I don't use non-particulates in the lumbar spine is illogical.. I don't use them below where Adamkiewicz is likely to lie (i.e. below L4) at least has some construct validity.
 
"I don't use non-particulates in the lumbar spine is illogical.. I don't use them below where Adamkiewicz is likely to lie (i.e. below L4) at least has some construct validity."

Yeah, that's basically what I meant. I'm actually always thinking about Adamki whenever I do TFESIs and often go nonparticulate on my higher lumbar TFESIs, with a lower threshold when I inject on the left side . . . .
 
Betamethasone is the smallest particulate. There is no justifiable reason to put your patient at greater risk with larger particles.

So would you argue that pain docs should use betamethasone in lieu of triamcinolone for the usual lumbar transforaminals at L5,S1? Is there any literature to back this up?

I use dexamethasone for cervical, thoracic, and upper lumbar transforaminals (L1-L3), and I use triamcinolone for lower lumbar transforaminals and for interlaminar epidurals at all levels.

Is there any evidence in the literature that we should be using betamethasone over triamcinolone for lower lumbar transforaminals/interlaminars?

I guess there is also the argument that it's possible to acquire preservative free betamethasone, but not preservative free triamcinolone.
 
So would you argue that pain docs should use betamethasone in lieu of triamcinolone for the usual lumbar transforaminals at L5,S1? Is there any literature to back this up?

I use dexamethasone for cervical, thoracic, and upper lumbar transforaminals (L1-L3), and I use triamcinolone for lower lumbar transforaminals and for interlaminar epidurals at all levels.

Is there any evidence in the literature that we should be using betamethasone over triamcinolone for lower lumbar transforaminals/interlaminars?

I guess there is also the argument that it's possible to acquire preservative free betamethasone, but not preservative free triamcinolone.
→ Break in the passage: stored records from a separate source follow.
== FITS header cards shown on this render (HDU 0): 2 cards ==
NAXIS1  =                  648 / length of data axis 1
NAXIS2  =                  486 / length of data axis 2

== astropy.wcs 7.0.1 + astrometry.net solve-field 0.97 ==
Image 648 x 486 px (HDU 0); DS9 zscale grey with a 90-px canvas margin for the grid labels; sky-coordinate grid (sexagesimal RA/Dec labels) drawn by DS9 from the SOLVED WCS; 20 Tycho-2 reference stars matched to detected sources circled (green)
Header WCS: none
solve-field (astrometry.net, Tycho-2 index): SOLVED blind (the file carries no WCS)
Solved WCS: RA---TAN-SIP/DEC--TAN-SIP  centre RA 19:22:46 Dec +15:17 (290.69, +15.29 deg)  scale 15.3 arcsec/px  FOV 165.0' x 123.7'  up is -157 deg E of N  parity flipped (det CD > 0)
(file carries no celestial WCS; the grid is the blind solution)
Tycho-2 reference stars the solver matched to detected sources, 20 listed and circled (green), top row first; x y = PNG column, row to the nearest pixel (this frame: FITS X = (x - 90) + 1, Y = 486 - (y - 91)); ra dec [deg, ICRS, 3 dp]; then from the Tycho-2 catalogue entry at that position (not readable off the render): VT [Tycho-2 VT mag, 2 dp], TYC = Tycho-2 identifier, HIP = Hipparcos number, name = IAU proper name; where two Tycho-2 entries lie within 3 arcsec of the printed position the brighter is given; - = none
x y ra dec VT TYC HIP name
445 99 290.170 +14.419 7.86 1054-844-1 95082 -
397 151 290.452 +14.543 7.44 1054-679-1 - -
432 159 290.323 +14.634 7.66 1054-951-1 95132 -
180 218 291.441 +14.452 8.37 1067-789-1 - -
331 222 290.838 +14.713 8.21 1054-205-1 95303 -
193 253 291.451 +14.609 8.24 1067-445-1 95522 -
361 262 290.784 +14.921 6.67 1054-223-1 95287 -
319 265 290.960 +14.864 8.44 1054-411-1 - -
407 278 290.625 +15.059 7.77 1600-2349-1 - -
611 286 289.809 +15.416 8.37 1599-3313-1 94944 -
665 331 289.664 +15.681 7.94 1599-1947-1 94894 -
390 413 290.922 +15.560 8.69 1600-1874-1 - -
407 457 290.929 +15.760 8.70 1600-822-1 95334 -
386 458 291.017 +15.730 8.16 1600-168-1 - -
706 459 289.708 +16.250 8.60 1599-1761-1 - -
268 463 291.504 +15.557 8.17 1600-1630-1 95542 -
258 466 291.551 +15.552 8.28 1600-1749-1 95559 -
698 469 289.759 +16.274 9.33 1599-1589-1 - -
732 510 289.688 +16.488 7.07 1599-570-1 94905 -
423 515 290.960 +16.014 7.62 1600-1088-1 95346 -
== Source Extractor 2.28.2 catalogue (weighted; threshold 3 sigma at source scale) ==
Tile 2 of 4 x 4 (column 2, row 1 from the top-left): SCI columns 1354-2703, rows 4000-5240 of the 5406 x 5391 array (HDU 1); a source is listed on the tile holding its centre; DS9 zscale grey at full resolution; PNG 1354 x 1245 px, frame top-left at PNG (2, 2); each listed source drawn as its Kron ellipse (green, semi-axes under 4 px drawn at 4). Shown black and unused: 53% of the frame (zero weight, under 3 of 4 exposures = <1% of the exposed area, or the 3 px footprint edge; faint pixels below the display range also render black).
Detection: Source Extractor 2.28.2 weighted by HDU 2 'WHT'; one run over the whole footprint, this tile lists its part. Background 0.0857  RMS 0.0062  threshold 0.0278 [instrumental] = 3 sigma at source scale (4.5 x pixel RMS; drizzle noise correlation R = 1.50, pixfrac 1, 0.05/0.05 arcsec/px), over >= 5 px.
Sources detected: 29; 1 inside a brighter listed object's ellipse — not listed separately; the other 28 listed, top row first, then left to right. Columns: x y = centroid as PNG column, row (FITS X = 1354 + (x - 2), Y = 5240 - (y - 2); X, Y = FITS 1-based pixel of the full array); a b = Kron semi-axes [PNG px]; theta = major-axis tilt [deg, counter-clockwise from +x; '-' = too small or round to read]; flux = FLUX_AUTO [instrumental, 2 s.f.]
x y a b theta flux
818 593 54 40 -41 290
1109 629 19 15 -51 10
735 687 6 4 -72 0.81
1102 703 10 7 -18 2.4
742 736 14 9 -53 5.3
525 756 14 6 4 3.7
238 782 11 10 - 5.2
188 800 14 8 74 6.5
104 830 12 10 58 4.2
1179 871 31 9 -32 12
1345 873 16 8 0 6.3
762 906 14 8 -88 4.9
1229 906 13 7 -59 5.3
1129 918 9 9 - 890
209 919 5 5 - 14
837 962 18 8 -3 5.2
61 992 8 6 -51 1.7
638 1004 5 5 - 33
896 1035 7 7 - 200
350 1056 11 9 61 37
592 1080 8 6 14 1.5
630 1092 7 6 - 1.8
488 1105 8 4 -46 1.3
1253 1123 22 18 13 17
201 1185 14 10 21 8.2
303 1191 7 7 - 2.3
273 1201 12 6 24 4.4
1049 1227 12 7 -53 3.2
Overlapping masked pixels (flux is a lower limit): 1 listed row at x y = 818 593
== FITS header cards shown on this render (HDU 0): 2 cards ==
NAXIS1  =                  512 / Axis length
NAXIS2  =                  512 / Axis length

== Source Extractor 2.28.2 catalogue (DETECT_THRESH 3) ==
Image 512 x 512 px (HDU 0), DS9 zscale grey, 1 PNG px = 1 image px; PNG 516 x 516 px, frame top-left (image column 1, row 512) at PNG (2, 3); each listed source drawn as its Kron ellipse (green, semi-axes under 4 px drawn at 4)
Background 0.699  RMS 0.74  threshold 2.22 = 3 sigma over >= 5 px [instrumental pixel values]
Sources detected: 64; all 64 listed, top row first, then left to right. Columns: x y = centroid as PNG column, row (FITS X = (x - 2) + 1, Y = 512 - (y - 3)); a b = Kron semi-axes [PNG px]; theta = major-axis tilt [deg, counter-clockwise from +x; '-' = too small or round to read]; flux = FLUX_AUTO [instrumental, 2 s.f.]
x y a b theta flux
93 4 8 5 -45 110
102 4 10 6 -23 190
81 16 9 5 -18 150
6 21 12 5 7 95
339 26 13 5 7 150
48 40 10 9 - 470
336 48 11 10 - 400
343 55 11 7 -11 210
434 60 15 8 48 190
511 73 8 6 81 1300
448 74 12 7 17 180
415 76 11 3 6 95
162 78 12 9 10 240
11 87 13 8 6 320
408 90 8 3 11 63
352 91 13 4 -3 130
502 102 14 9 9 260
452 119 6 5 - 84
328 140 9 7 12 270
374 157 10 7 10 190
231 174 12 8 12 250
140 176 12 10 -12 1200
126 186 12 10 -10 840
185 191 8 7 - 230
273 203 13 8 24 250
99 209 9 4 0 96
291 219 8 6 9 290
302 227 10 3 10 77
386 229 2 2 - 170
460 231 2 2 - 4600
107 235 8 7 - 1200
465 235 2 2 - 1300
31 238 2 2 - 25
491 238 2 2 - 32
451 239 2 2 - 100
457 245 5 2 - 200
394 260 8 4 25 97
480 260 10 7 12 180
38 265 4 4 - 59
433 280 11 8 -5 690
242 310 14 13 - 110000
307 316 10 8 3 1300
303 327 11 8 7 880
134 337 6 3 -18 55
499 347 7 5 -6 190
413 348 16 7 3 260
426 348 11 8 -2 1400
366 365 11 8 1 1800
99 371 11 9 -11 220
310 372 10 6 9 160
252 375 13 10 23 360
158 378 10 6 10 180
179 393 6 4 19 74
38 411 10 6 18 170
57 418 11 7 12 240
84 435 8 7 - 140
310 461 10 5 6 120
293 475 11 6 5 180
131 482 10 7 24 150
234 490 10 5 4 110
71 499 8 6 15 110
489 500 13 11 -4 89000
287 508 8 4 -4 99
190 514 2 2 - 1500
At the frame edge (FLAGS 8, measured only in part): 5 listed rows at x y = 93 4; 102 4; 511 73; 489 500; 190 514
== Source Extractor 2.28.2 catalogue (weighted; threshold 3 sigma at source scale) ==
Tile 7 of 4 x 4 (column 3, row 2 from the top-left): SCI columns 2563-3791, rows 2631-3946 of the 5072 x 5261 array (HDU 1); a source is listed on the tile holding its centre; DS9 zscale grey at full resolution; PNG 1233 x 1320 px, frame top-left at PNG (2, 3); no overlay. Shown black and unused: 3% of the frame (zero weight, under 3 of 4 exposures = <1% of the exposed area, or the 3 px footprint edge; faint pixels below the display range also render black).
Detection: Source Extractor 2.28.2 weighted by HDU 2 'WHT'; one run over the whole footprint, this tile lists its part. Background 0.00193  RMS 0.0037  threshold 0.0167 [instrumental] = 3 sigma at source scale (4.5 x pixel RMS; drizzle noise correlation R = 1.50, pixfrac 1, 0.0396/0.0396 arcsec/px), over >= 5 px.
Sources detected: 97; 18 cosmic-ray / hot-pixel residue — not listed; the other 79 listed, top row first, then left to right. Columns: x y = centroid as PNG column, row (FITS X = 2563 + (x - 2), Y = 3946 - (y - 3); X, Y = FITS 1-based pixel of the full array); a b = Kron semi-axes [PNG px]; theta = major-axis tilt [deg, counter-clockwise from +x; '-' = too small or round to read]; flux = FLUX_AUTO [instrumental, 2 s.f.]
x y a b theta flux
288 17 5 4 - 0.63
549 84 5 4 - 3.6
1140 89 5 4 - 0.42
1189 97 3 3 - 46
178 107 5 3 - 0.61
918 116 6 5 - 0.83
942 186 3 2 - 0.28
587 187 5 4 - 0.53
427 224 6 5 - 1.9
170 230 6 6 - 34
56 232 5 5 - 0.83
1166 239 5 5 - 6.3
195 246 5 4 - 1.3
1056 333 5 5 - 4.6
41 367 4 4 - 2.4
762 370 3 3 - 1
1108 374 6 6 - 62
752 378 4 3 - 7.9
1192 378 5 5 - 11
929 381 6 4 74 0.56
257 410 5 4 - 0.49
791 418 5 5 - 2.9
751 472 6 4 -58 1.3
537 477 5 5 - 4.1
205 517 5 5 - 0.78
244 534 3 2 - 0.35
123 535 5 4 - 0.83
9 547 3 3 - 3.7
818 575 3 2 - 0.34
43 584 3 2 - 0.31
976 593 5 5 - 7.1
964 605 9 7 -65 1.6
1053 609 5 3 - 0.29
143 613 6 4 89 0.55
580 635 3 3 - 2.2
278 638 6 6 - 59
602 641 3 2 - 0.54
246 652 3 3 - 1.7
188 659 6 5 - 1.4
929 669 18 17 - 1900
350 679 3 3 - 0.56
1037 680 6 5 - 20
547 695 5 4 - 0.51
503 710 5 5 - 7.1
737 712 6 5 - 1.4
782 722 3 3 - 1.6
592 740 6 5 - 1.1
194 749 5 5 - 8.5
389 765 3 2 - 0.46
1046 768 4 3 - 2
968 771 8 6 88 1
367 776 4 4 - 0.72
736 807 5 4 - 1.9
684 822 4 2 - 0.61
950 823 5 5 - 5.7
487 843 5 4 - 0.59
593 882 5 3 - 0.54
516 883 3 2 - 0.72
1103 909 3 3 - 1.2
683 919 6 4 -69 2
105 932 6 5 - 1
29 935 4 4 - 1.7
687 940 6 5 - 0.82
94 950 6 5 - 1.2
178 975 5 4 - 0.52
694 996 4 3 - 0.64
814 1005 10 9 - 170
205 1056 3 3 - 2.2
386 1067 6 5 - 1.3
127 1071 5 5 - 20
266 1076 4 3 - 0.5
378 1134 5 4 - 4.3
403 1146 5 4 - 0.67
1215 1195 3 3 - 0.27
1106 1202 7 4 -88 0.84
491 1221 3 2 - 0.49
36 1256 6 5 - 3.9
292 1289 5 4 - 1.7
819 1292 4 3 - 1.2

amp will chime in but in reviewing the literature last year I remember betamethasone being implicated in a couple catastrophic complications from TFESIs. Dexa, on the other hand, has not. And I can't remember if triamcinolone or beta was cited more often. I think triamcinolone was which is what one would expect based on particle size....
 
I remember Aprill quoting a study done in St. Louis showing that piggy vertebral arteries injected with ANY particulate steroid (depomedrol, celestone, kenalog) caused thrombosis whereas dex was the only med that did not. I'll let ampa or someone else chime in on the actual study details. I never could find it.